F train from Broadway-Lafayette to Brooklyn, Thursday 9/5 at 5pm – m4w

We sat in adjacent seats, yours looking at mine, starting at Broadway-Lafayette, where we both got on. It was a little before 5 on Thursday. You were (are) blonde, New Yorker-reading, Rag & Bone bag-carrying, lovely-armed and -legged. I got off at York Street, you didn’t. But you looked. I am intrigued.

i’ve posted a missed connection or two in my day – one of which got the above response about the killers, and one of which went unanswered (guy on the 1 train from 23rd to canal, if you’re out there,ย call me). it’s been a while since i’ve considered posting one. but there’s this guy who lives in the building next to mine. i know this because we used to take the m23 bus together, crosstown, every morning at 7am. he’d be dressed in nice pants and a tucked in shirt, business-like, finance, i’d guess. he carried a briefcase. i’d be dressed in my lulu pants and a ratty t-shirt, sans makeup, hair in a bun. for the first six months, we didn’t speak. he’d graciously let me onto the bus before him (ladies first) sometimes, and he’d look up when i arrived at the bus stop each morning, but no words were exchanged. still, though, there’s a strange kinship to be found between people who share the same commute.

one chilly spring morning, the bus didn’t show up at 6:48. nor at 6:52. we all stood there, staring at our shoes, fidgeting our fingers, wondering why our normally reliable driver was late. finally, at 7:02, the bus pulled around the corner. as i stuck my metrocard into the slot, i asked, “is the new time, or was the bus late today?” the driver smiled, and said, “new schedule.”

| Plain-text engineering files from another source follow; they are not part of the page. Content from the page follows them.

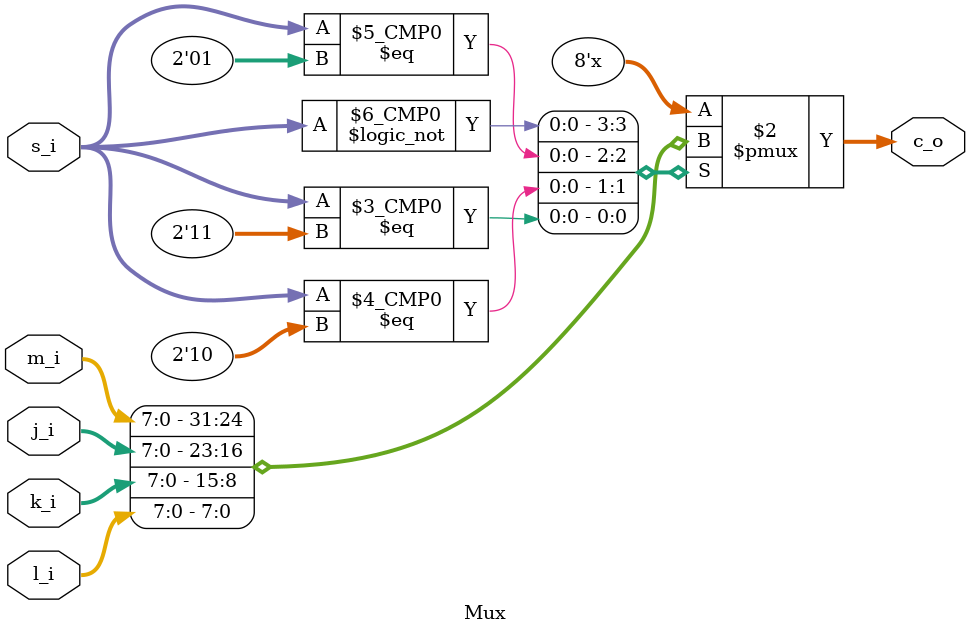
<source format=v>
`timescale 1ns / 1ps

module Mux(
    input [7:0]j_i,
    input [7:0]k_i,
    input [7:0]l_i,
    input [7:0]m_i,
    input [1:0]s_i,
    output reg [7:0]c_o
    );
    
    always @(*) begin
        case(s_i)
            2'b00: c_o = m_i[7:0];
            2'b01: c_o = j_i[7:0];
            2'b10: c_o = k_i[7:0];
            2'b11: c_o = l_i[7:0];
        endcase
    end
endmodule

</source>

behind me stood the guy with the briefcase. and after he stuck his metrocard in, he turned to me and smiled. “thank god you asked. i never would have known!”

and yes i’m a hopeless romantic with a wildly overactive imagination, but i swear we had a moment. and i was too dumbstruck to do anything but smile and giggle a little bit.

and then he stopped taking the bus. and now i see him, some mornings, while i wait for the 7am, in his gym clothes, heading across the street. and i wonder to myself, did he quit his finance job? did he lose it? he’s also grown out his facial hair, and man, does he look cute. the other night, i came home from soul cycle in my sweaty gym clothes and he was on the phone outside his building. and he looked straight at me, then continued to talk. so i deliberating stopped and sat on the bench outside our shared tennis courts for a few minutes, hoping me might come talk to me. but he didn’t.

and i’m sure it’s all in my head, and he probably only stared at me because i was, unbeknownst to me, staring at him. but maybe, just maybe, he was hoping to talk to me too. it all starts with hello, right?